Ancrer le tiers-lieu dans le paysage local

Pour durer, un tiers-lieu doit s’entrelacer avec la vie du territoire. Cela passe par le développement de partenariats locaux : avec les producteurs, les associations du coin, les écoles, les artisans. À l’exemple de “La Locomotive” à Valence, où un partenariat avec les AMAP assure un approvisionnement hebdomadaire en produits locaux, tout en générant de l'affluence au lieu chaque vendredi.

  • Proposer des services utiles : relais-courrier, bibliothèque partagée, cyberespace accessible sans rendez-vous.
  • Ouvrir l’apprentissage : permettre à des jeunes de faire leur stage de 3e ou des ateliers de découverte.
  • Organiser la visite du territoire depuis le lieu : balades botaniques, conférences, rencontres métiers, dégustations collectives en partenariat avec les vignerons, projections de films documentaires sur l’agriculture, etc.

Ce maillage local constitue le meilleur garant de la fréquentation et de la résilience du tiers-lieu, et limitent l’effet “bulle branchée” coupée du tissu rural.

Garder l’esprit d’expérimentation et de convivialité

Les tiers-lieux rayonnent quand ils préservent un esprit de jardin partagé, avec sa part de spontanéité, d'essais, de ratés parfois, et d’initiatives inattendues. Ils réaffirment, contre les modèles standardisés, la possibilité de fabriquer des espaces sur mesure, ajustés au pouls du village ou du quartier.

  • Favoriser les initiatives spontanées : affichage libre, boîtes à idées, réservation facile d’espaces communs, ouverture au “débrouillage”.
  • Entretenir le plaisir d’accueillir : veiller à la qualité du café, à la convivialité du mobilier, à la chaleur d’un feu de bois en hiver ou aux chaises dehors aux beaux jours.
  • Mesurer l’impact : prendre le temps, chaque saison, d’observer ce qui évolue : fréquentation, vie associative, nouveaux projets nés du lieu. L’Observatoire des tiers-lieux diffuse des outils, comme le “kit d’évaluation participatif”.

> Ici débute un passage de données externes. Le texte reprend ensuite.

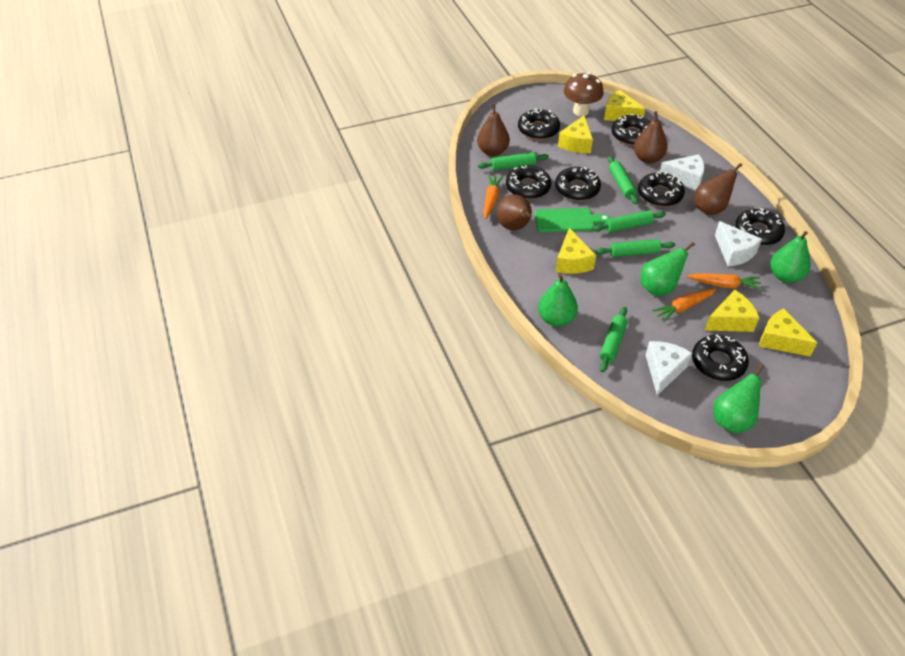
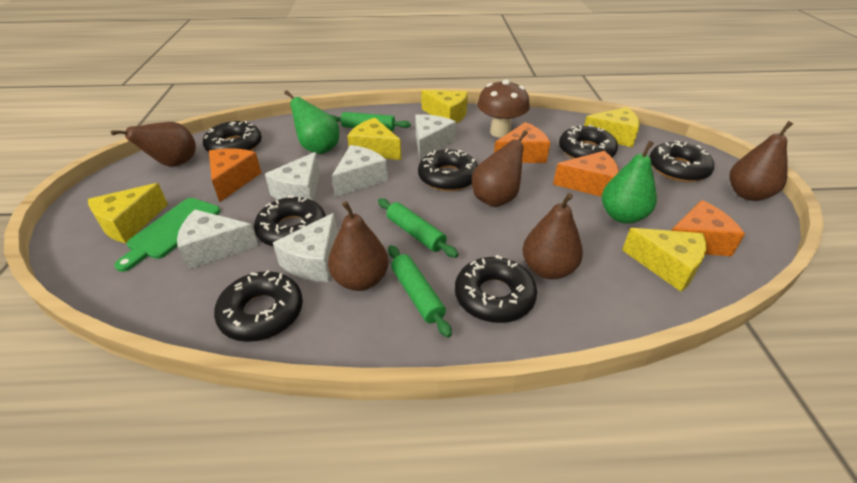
brown pear: 4 -> 5
green pear: 4 -> 2
green rolling pin: 5 -> 3
orange carrot: 3 -> 0
orange cheese: 0 -> 4
white cheese: 3 -> 5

Aller plus loin : ressources et réseaux pour accompagner la création de tiers-lieux

  • France Tiers-Lieux : plateforme nationale, études et mise en plateforme des initiatives (francetierslieux.fr).
  • Coopérative Tiers-Lieux Auvergne-Rhône-Alpes : accompagnement à la création, veille et formations.
  • Guide pratique de la Banque des Territoires (Documentation complète ici).
  • Réseau National des Tiers-Lieux : cartographie interactive et newsletter dédiée.
  • ADRETS : ressources sur les enjeux spécifiques des zones rurales (reseau-adrets.org).

Itinéraires à inventer

Les tiers-lieux, finalement, sont des sentiers plutôt que des routes droites. Ils se tressent au quotidien, selon les saisons, selon l’élan du collectif et les besoins mouvants d’un territoire. Dans le sillage de ces espaces, la Drôme continue à inventer ce qui fait le sel de la vie partagée et du paysage : partager la chaleur d’un vieux poêle, garder la porte ouverte sur l’imprévu, et faire de la rencontre un art en soi.